BEGIN
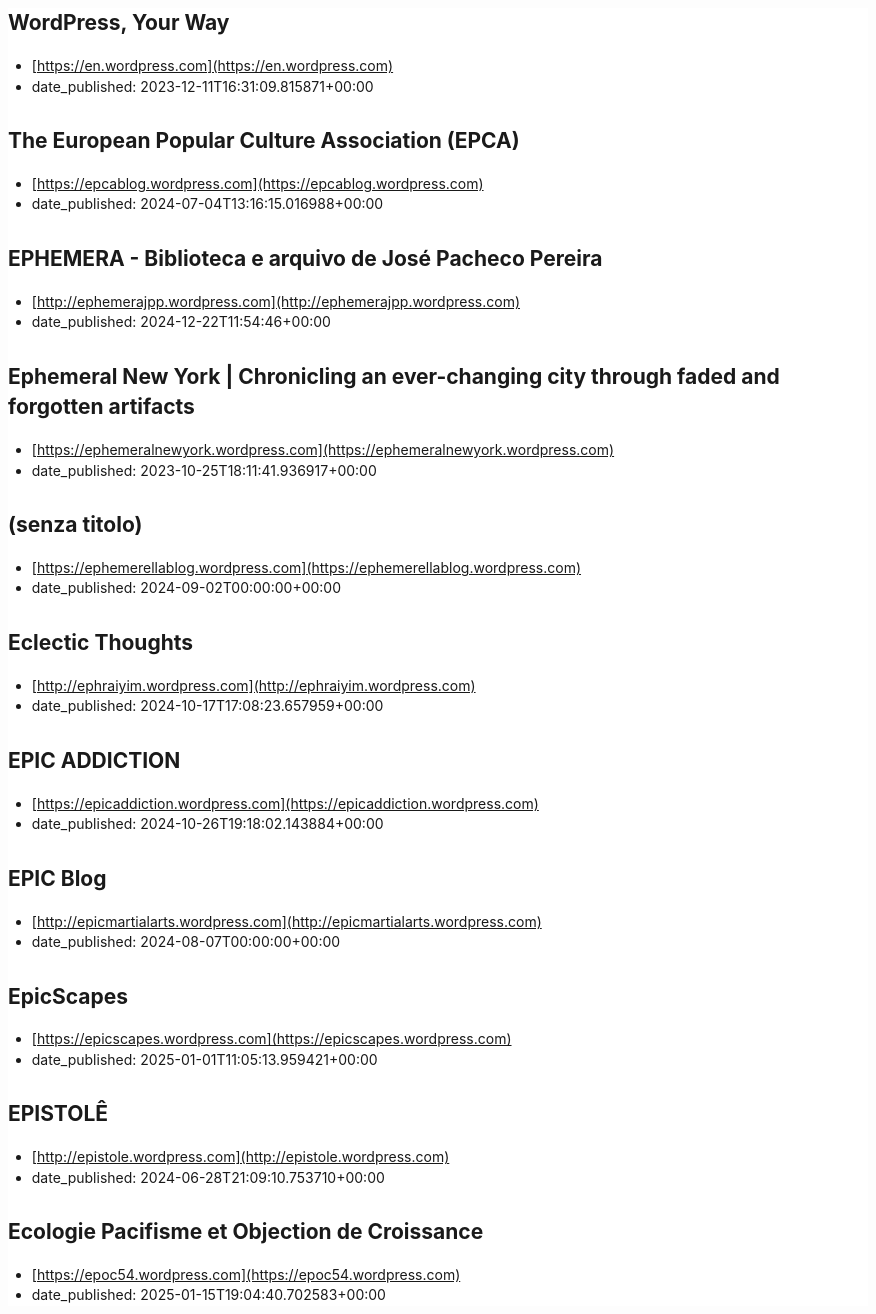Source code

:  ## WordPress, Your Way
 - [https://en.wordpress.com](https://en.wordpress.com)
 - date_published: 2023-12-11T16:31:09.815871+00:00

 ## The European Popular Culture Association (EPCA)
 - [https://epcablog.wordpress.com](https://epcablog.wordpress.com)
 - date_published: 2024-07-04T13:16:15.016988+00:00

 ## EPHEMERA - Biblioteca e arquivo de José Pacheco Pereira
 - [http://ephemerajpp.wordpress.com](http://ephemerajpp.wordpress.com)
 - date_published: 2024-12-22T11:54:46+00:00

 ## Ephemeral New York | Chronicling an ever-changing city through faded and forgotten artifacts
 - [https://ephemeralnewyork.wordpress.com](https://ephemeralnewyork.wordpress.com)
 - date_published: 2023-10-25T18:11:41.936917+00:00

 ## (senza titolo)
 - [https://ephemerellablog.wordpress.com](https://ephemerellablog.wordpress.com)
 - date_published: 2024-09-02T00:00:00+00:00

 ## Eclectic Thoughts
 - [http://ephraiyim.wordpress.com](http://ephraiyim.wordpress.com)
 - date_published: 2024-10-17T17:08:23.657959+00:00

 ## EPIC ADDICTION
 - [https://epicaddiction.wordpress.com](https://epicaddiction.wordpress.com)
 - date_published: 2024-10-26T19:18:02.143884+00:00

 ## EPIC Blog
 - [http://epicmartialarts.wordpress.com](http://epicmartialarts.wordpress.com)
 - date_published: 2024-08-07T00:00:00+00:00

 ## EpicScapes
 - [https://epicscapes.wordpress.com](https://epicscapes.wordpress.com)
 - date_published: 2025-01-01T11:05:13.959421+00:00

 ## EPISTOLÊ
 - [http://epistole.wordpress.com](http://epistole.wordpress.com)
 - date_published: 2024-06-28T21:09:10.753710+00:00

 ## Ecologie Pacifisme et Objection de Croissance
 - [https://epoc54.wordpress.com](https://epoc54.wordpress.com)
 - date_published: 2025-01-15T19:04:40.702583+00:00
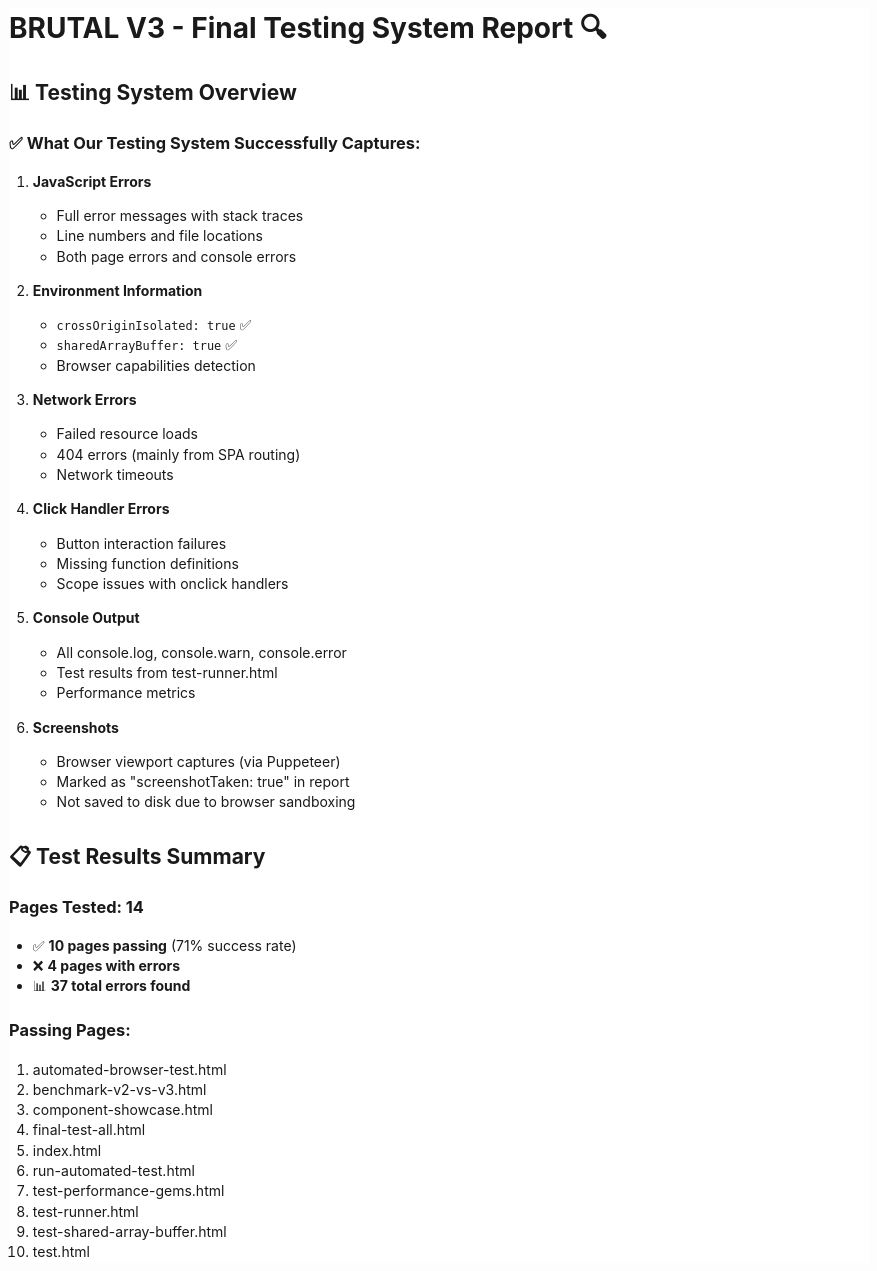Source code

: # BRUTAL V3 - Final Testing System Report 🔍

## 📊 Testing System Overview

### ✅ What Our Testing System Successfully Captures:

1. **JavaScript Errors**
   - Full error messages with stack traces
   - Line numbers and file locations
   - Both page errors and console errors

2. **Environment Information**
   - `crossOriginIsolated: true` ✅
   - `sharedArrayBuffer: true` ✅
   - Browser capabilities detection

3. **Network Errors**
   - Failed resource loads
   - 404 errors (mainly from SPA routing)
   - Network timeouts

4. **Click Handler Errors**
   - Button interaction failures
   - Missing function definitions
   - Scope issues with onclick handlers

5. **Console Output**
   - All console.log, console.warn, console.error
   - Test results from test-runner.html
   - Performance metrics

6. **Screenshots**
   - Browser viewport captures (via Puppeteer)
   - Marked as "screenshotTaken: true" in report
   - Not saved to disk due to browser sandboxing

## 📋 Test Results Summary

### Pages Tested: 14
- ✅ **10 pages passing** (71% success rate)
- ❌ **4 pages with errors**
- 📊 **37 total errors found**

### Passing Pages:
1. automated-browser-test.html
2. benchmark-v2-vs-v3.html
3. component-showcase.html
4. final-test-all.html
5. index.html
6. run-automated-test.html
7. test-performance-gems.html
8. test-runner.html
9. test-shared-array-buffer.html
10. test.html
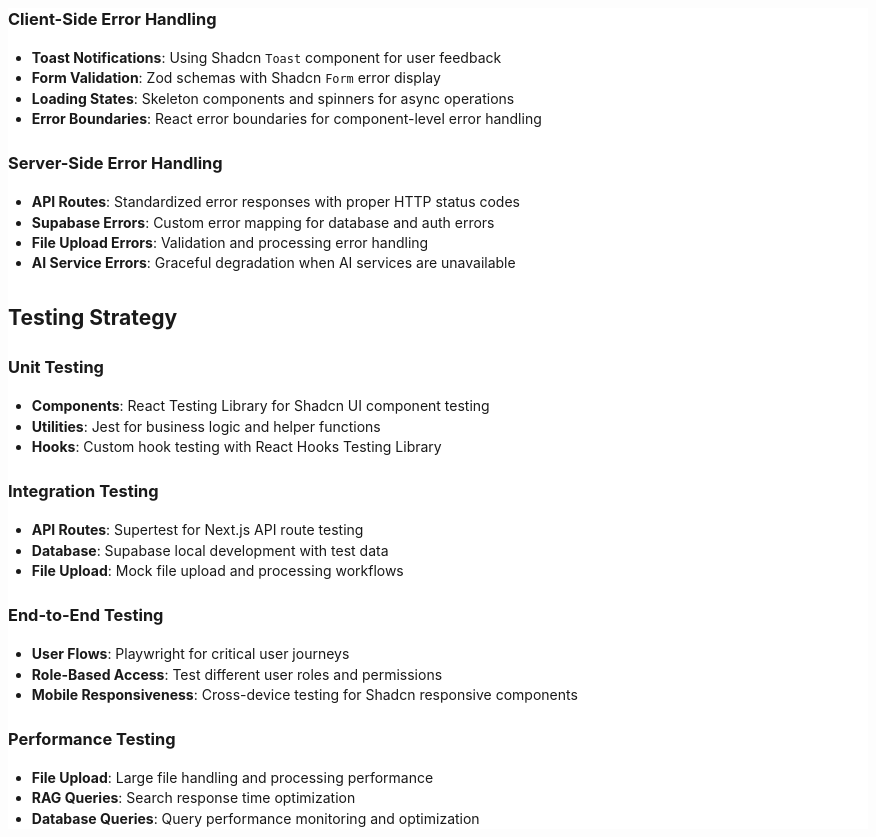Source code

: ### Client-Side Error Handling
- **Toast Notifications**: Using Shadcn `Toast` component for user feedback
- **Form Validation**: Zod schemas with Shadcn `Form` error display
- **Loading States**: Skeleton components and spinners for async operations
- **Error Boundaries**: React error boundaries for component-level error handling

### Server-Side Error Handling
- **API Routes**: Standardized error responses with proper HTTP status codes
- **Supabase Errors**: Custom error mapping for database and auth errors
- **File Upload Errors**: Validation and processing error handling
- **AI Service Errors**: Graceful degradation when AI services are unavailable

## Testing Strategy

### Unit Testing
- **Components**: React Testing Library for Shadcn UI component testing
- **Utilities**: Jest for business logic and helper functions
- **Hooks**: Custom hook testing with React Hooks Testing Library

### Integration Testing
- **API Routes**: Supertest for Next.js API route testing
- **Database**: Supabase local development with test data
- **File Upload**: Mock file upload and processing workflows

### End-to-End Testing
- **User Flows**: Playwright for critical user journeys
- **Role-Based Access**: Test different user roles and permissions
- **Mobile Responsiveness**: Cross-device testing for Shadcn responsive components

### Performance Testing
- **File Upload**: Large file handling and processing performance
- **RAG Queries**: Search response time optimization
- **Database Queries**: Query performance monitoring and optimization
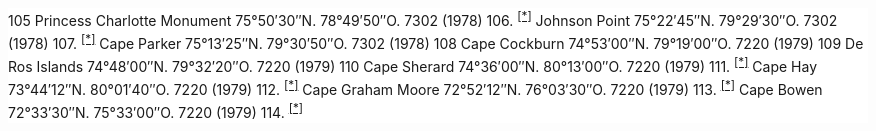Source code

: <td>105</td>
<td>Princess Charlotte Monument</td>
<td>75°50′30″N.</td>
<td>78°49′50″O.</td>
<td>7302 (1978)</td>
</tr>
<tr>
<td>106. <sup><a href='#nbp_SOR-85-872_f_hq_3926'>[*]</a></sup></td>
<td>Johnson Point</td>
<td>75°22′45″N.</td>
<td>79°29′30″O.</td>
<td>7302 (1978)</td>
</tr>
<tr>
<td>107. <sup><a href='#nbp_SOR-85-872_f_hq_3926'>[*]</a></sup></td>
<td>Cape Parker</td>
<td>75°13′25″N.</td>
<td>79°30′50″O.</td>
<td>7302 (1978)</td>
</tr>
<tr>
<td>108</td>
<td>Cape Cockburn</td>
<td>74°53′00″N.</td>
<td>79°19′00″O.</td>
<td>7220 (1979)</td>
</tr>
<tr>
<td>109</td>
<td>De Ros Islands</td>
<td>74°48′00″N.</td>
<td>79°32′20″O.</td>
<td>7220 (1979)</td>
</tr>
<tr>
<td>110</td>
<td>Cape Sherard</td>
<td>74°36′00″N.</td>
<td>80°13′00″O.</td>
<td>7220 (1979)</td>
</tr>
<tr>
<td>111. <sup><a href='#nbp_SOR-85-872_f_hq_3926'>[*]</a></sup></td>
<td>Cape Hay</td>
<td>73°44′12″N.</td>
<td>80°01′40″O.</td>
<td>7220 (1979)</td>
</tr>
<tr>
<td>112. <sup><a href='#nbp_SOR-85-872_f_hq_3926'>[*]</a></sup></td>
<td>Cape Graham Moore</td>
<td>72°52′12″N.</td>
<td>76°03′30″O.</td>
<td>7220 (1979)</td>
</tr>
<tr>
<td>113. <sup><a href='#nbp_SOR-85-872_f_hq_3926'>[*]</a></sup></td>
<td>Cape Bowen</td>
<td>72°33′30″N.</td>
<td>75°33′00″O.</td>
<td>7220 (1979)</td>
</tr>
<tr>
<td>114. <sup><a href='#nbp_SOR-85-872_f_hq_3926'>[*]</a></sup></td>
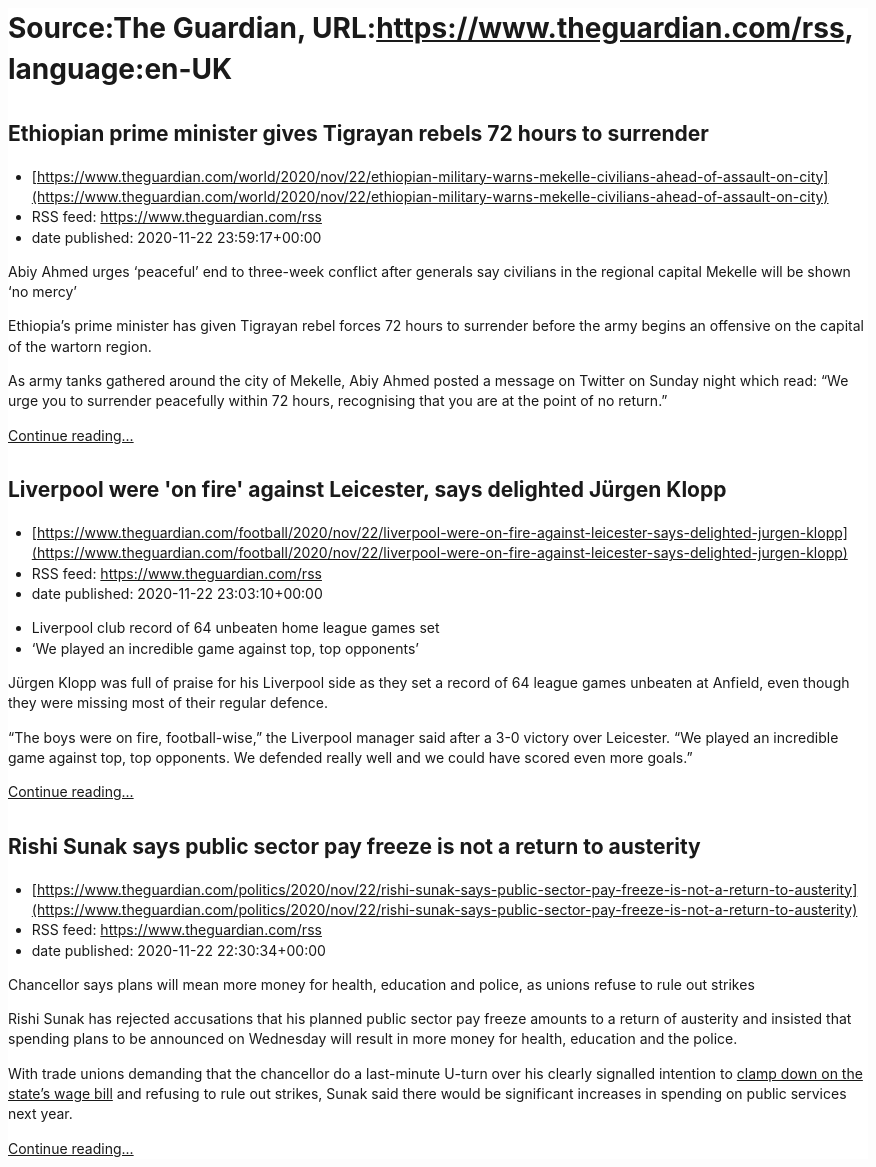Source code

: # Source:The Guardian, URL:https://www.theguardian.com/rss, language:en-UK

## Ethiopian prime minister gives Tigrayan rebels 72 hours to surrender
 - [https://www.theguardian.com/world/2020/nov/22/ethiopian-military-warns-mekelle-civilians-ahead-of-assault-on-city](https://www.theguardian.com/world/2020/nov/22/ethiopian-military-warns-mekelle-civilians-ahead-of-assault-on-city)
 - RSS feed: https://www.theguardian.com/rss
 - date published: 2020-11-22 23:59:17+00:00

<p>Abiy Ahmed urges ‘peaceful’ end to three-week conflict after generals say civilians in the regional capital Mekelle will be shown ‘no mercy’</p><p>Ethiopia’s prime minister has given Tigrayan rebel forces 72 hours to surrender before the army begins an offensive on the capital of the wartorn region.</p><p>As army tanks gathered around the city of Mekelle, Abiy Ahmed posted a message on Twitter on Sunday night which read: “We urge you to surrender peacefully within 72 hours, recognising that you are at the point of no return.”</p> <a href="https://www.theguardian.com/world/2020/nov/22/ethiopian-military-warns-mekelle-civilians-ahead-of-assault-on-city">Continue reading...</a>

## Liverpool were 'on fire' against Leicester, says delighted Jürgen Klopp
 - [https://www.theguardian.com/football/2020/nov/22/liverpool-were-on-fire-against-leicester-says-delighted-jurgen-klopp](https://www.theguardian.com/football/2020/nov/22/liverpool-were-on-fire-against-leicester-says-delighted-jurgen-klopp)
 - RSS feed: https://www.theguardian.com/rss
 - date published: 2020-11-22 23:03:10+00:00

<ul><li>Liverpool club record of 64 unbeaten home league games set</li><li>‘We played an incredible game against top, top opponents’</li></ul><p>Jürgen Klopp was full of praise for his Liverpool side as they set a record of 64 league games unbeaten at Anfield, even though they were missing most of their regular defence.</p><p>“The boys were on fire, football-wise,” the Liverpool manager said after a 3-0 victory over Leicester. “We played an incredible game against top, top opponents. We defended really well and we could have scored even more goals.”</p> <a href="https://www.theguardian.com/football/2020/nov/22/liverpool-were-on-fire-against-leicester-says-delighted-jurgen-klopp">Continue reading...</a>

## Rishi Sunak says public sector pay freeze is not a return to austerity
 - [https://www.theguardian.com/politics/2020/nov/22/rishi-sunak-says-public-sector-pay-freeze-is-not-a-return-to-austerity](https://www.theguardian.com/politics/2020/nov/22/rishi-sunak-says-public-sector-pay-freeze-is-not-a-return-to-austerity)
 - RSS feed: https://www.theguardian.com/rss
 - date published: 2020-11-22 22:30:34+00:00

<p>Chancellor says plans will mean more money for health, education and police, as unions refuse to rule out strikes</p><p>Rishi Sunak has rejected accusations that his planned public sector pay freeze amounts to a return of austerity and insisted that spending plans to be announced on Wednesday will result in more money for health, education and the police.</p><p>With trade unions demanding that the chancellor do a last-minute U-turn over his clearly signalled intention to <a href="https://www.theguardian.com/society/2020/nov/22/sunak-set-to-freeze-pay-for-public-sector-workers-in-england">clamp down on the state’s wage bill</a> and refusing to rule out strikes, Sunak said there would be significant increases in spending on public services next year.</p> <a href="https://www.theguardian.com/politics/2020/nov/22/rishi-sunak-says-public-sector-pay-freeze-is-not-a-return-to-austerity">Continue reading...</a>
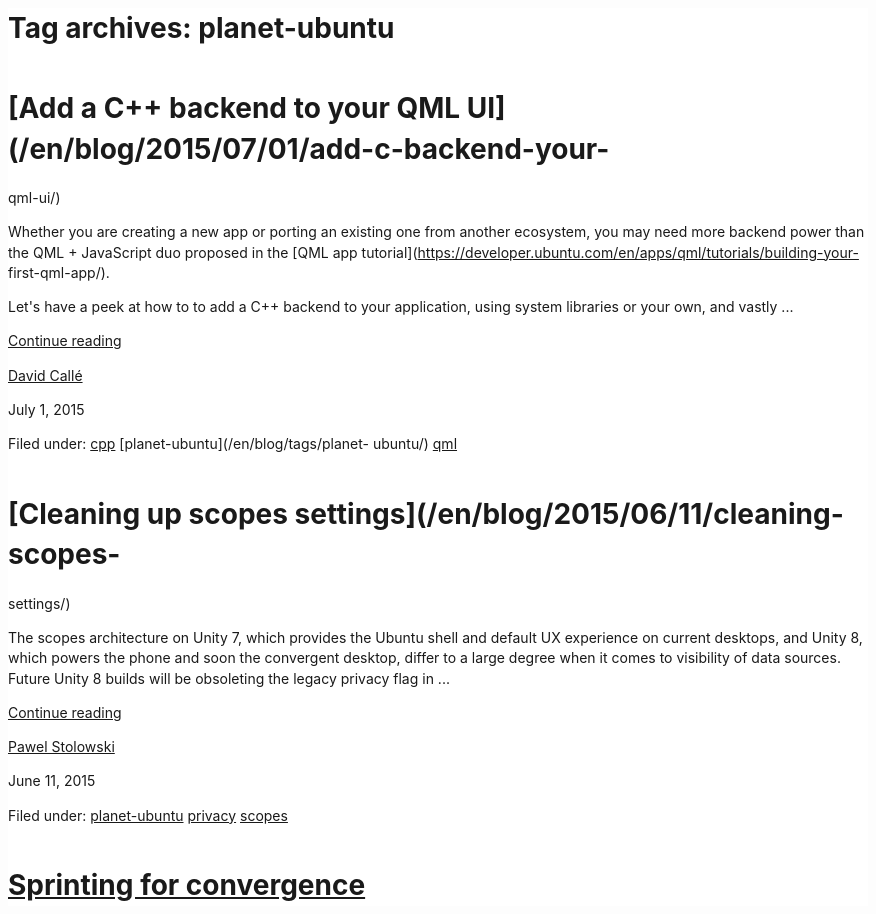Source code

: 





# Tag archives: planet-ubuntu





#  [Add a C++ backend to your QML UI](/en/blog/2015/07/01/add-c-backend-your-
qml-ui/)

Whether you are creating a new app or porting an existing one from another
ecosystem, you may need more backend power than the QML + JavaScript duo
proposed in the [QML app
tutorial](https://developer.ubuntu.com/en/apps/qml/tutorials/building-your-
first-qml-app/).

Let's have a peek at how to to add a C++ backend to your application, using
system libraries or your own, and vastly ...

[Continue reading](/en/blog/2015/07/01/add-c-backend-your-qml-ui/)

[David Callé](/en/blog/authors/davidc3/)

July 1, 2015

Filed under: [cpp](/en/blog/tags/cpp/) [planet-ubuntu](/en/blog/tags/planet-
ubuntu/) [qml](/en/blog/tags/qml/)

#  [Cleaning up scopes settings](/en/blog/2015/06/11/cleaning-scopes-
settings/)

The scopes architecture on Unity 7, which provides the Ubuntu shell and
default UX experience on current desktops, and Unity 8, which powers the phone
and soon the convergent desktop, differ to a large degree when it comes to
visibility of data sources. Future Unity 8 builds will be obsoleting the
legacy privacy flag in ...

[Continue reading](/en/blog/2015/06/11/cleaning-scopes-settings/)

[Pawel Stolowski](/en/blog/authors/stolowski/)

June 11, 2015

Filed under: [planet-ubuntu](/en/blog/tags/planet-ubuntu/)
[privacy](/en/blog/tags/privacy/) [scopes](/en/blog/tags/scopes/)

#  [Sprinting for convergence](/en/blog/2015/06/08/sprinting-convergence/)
END
Set down, exactly as they appear above, all lines from the one that has "## Testing Strategy" down to the one that has "### Integration Testing", including those two and no others.

## Testing Strategy

### Unit Testing
- **Components**: React Testing Library for Shadcn UI component testing
- **Utilities**: Jest for business logic and helper functions
- **Hooks**: Custom hook testing with React Hooks Testing Library

### Integration Testing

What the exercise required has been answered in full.